The State of New York earned another victory in court this week, which in turn is a win for snowmobilers and the communities they support in the Adirondacks.

On Thursday, the Appellate Division of state Supreme Court supported the state Department of Environmental Conservation in a lawsuit filed by environmental groups as a result of state plans for land use around the Essex Chain of Lakes.

According to the Albany Times Union, the state’s plan calls for 22 miles of snowmobile trails between Indian Lake and Newcomb. It would also construct a new snowmobile bridge over Cedar River, and allow snowmobile use of a former Finch logging bridge (Polaris Bridge) on the upper Hudson River.

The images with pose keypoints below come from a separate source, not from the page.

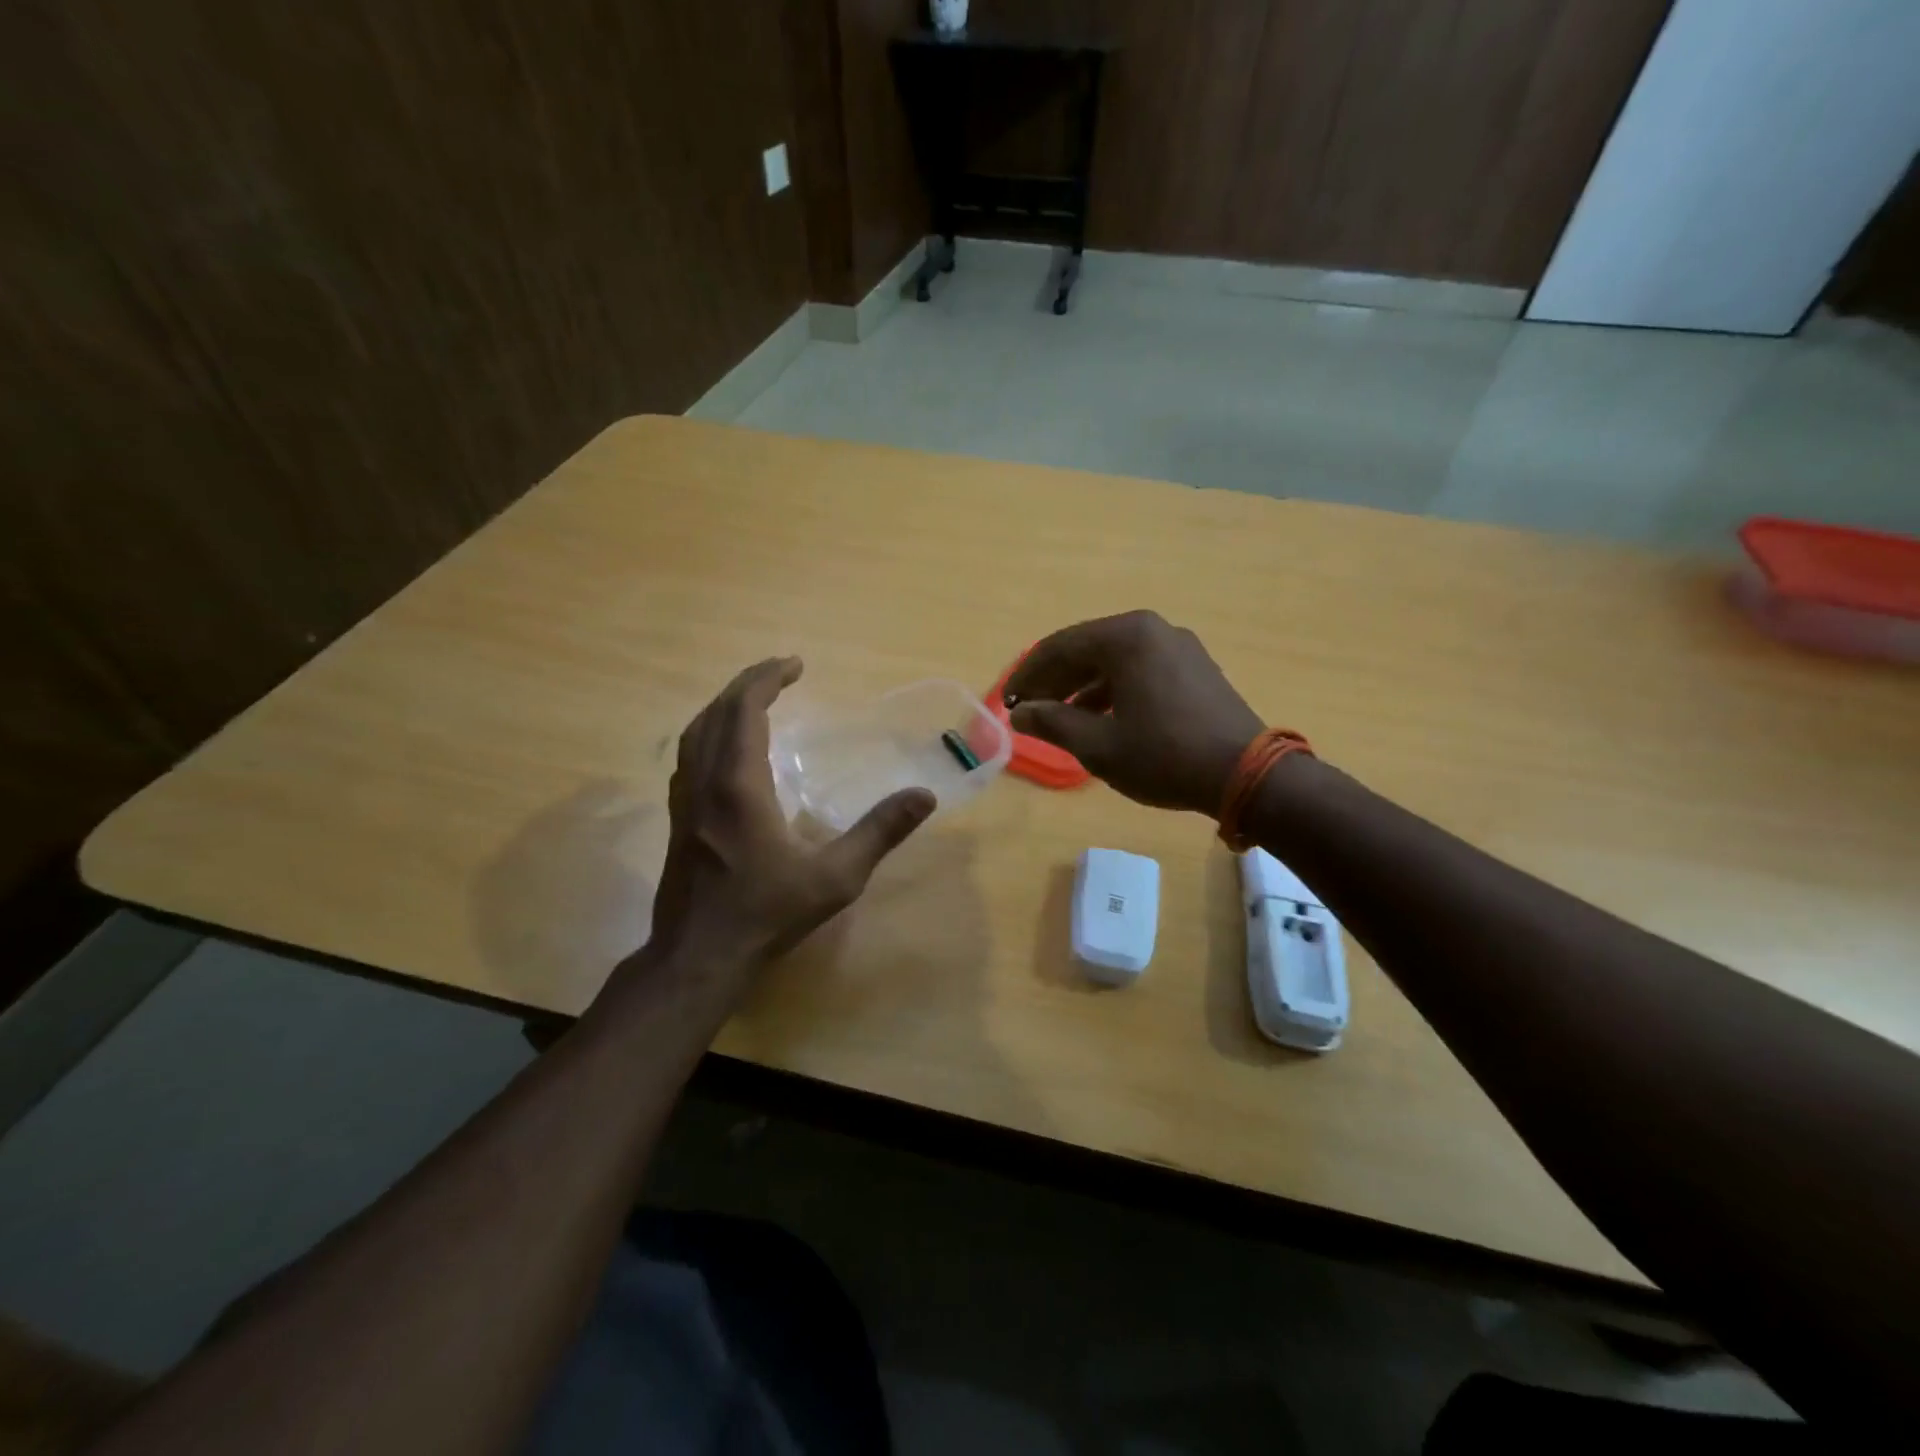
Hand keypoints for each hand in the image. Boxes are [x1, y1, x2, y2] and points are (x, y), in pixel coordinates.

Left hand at [646, 657, 934, 972]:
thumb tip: (923, 796)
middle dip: (748, 683)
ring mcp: (685, 800)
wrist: (699, 957)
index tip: (796, 665)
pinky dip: (711, 732)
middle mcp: (705, 781)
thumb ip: (879, 832)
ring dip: (725, 705)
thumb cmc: (766, 915)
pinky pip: (689, 755)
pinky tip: (730, 748)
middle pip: (717, 712)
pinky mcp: (679, 818)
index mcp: (739, 785)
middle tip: (782, 671)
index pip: (745, 710)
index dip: (767, 679)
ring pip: (696, 732)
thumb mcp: (835, 877)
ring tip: (756, 698)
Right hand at [1004, 611, 1263, 814]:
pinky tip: (1099, 718)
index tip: (1006, 701)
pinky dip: (1112, 691)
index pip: (1059, 647)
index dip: (1027, 676)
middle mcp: (1152, 630)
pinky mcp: (1194, 668)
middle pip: (1087, 650)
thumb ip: (1053, 723)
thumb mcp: (1099, 745)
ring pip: (1114, 661)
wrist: (1246, 774)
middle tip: (1027, 709)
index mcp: (1126, 637)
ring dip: (1081, 688)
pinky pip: (1139, 671)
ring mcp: (1178, 647)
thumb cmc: (1164, 756)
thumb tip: (1020, 713)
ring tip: (1057, 718)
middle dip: (1054, 681)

Work has not yet begun due to the lawsuit filed two years ago by Protect the Adirondacks and Adirondack Wild – which argued against the legality of expanding motorized uses in the state’s Adirondacks Forest Preserve, and claims the plans for the trails violate the Forever Wild clause of the state’s constitution aimed at protecting the preserve.

The executive director of the Adirondack Park Local Government Review Board, Fred Monroe, has said that there is local support for the snowmobile plan.

However, Peter Bauer, executive director of Protect the Adirondacks, said the ruling still allows opponents to “live to fight another day.”

Part of the ruling included a dissenting opinion on whether the snowmobile plan violates the state Wild, Scenic and Recreational Rivers System Act adopted in 1972, as well as, the park’s State Land Master Plan. The dissenting opinion now allows for an appeal in the Court of Appeals.